NOAA is providing essential support to the Volvo Ocean Race
, an eight-month around-the-world sailing race covering 32,500 nautical miles through four oceans, including port stops in nine countries. NOAA is helping to ensure safe navigation services for the racers and is providing education materials to teachers via the internet.
The racers stopped in Baltimore and Annapolis from April 17 through the race restart on May 7.
NOAA services are essential to the safety of the Volvo racers. NOAA models provide near real-time data on sea surface currents, sea surface temperature, surface winds, and wave height and direction. Volvo’s race meteorologists use NOAA graphics for every leg of the race so they can provide accurate forecasts to the racers. The racers use NOAA nautical charts.
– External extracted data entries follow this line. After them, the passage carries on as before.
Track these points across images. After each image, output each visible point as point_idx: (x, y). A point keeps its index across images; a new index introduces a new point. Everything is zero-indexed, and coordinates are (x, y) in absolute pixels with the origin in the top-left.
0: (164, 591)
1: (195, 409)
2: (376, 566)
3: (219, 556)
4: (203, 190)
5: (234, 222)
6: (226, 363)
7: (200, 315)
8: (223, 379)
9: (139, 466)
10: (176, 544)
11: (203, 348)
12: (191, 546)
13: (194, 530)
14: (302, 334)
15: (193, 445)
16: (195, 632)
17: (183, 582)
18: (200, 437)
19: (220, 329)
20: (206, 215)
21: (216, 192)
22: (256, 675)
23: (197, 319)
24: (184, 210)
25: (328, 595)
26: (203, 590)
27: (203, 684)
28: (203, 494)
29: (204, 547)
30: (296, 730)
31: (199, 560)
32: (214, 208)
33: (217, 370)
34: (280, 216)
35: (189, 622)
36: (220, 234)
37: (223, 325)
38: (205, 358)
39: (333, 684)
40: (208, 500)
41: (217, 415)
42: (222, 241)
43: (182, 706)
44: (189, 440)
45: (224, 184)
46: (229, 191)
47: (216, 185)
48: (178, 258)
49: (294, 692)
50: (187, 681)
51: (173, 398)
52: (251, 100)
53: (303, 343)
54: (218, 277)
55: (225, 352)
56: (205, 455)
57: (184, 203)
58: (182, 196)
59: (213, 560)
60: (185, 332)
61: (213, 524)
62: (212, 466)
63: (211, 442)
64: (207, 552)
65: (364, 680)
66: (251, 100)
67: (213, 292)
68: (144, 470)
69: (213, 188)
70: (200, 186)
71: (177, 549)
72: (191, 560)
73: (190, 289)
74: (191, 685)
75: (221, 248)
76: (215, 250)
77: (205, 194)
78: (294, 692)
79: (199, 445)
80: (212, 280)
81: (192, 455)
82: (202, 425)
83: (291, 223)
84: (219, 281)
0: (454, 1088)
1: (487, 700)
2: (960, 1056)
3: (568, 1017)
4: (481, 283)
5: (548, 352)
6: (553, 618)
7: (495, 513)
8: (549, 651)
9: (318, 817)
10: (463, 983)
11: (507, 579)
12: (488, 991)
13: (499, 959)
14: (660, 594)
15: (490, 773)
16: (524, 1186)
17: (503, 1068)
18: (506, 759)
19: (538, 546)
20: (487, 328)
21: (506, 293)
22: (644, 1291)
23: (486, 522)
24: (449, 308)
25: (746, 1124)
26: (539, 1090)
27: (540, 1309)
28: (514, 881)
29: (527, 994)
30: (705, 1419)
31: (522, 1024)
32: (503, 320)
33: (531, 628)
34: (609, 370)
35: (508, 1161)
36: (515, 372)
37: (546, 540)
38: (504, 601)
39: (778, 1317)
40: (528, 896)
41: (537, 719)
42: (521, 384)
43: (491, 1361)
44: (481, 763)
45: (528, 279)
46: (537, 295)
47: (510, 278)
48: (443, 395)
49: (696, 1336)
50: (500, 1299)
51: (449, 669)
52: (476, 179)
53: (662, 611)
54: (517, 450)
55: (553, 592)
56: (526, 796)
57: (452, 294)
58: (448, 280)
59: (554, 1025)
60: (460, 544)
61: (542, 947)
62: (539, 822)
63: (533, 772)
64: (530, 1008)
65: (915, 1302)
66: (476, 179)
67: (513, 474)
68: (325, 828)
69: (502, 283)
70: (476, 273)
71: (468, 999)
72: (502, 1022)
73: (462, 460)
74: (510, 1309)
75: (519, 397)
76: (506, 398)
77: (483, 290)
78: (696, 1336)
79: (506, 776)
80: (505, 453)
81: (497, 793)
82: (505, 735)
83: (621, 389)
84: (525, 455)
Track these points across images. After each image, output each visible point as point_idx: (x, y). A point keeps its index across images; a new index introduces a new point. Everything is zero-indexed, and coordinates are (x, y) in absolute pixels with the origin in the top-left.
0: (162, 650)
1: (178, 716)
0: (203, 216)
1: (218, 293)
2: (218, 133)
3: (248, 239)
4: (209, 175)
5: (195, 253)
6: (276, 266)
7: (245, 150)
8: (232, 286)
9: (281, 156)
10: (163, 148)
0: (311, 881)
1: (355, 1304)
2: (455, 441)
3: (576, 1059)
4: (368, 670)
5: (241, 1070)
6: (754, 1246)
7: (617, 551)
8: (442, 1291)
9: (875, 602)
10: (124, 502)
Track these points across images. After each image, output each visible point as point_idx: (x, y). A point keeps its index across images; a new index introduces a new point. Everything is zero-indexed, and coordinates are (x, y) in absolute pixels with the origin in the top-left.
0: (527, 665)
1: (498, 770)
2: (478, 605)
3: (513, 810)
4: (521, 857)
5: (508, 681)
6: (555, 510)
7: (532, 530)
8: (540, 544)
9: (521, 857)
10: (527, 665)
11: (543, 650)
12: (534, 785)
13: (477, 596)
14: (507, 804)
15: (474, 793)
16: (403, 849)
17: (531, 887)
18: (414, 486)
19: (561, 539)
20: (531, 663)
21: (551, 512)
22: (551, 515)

NOAA is also helping racers avoid whale strikes by monitoring endangered north Atlantic right whale sightings along the Atlantic Coast
to New York, and from New York to Portsmouth, England. SARSAT, an instrument package flown aboard NOAA environmental satellites, also is ready to provide life-saving capability to the racers. Each crew is carrying an Emergency Position Indicating Radio Beacon (EPIRB). EPIRBs send out identifying information to a NOAA-operated control center in Suitland, Maryland, so that, in the event of an accident, recovery of the racers is swift.
With a big boost from NOAA, landlubbers also can engage in the race. An interactive, online ocean science program,
developed in partnership with the NOAA Chesapeake Bay Office, teaches about NOAA-related sciences.